16. In view of the ratio as laid down in the aforesaid decisions, this Court is not inclined to entertain the present petition under Article 226 of the Constitution of India, challenging the notice under Section 13(2) of the SARFAESI Act issued by the respondent-Bank. In view of above, this Court deems it fit not to opine on the merits of the matter and the discussion as referred hereinabove are merely to arrive at the present conclusion. If the petitioners were to avail the statutory remedy by filing application/appeal before the Tribunal, the Tribunal shall decide the same independently, without being influenced by the observations made hereinabove.

17. It is open for the petitioners to avail statutory remedy by preferring an appeal/application under Section 17 of the SARFAESI Act, as per the ratio as referred hereinabove. No interference is called for at the stage of issuance of notice under Section 13(2) of the SARFAESI act.
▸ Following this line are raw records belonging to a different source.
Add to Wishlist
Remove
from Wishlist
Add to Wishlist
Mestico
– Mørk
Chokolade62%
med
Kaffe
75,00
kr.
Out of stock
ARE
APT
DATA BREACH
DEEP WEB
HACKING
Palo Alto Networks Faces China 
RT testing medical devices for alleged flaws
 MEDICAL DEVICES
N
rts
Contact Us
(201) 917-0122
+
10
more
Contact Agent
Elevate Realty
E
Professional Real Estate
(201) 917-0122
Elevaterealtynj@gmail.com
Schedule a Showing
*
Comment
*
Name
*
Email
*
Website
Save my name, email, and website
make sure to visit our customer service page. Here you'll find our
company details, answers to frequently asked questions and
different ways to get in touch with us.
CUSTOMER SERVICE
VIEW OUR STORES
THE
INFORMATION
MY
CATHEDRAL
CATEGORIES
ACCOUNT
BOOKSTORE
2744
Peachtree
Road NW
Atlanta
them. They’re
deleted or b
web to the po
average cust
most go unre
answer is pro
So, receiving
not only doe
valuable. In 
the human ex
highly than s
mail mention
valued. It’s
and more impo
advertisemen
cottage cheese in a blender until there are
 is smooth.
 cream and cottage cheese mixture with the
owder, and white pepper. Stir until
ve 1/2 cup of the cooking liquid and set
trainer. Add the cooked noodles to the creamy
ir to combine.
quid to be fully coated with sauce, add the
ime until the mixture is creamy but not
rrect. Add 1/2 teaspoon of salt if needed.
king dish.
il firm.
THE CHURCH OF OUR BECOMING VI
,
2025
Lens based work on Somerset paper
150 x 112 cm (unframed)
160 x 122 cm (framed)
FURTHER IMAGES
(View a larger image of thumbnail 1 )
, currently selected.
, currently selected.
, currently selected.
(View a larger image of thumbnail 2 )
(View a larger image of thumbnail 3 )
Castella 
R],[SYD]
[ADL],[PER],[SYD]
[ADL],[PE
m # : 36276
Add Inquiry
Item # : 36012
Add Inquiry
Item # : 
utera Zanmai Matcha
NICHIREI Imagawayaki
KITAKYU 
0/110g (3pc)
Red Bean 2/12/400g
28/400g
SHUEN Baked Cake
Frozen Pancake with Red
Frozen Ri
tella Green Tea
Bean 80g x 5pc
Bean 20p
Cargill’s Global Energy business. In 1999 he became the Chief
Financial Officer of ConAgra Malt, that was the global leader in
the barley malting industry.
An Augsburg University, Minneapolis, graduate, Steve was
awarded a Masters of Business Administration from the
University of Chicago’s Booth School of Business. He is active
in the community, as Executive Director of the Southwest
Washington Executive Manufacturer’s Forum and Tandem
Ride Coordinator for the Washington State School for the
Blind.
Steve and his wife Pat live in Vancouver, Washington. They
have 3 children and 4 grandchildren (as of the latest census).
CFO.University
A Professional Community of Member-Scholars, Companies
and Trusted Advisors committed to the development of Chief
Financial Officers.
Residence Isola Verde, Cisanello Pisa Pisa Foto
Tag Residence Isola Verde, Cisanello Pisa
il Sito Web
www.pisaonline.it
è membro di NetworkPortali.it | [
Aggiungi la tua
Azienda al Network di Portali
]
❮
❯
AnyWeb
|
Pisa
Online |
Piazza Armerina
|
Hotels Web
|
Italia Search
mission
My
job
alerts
Consequently, the question of examining legality and validity of such demand notice would not arise. The adjudication would have to wait till the stage of Section 13(4) is reached, whereafter, any person including the borrower, aggrieved by any of the measures referred to in Section 13(4) of the SARFAESI Act, 2002 taken by the secured creditor or his authorized officer under this chapter, can file securitization application / appeal under Section 17 of the SARFAESI Act before the DRT.

18. In view of the settled proposition of law, this Court is not inclined to exercise its extraordinary jurisdiction under Article-226 of the Constitution of India. The petition stands disposed of, accordingly. Interim relief, if any, shall stand vacated.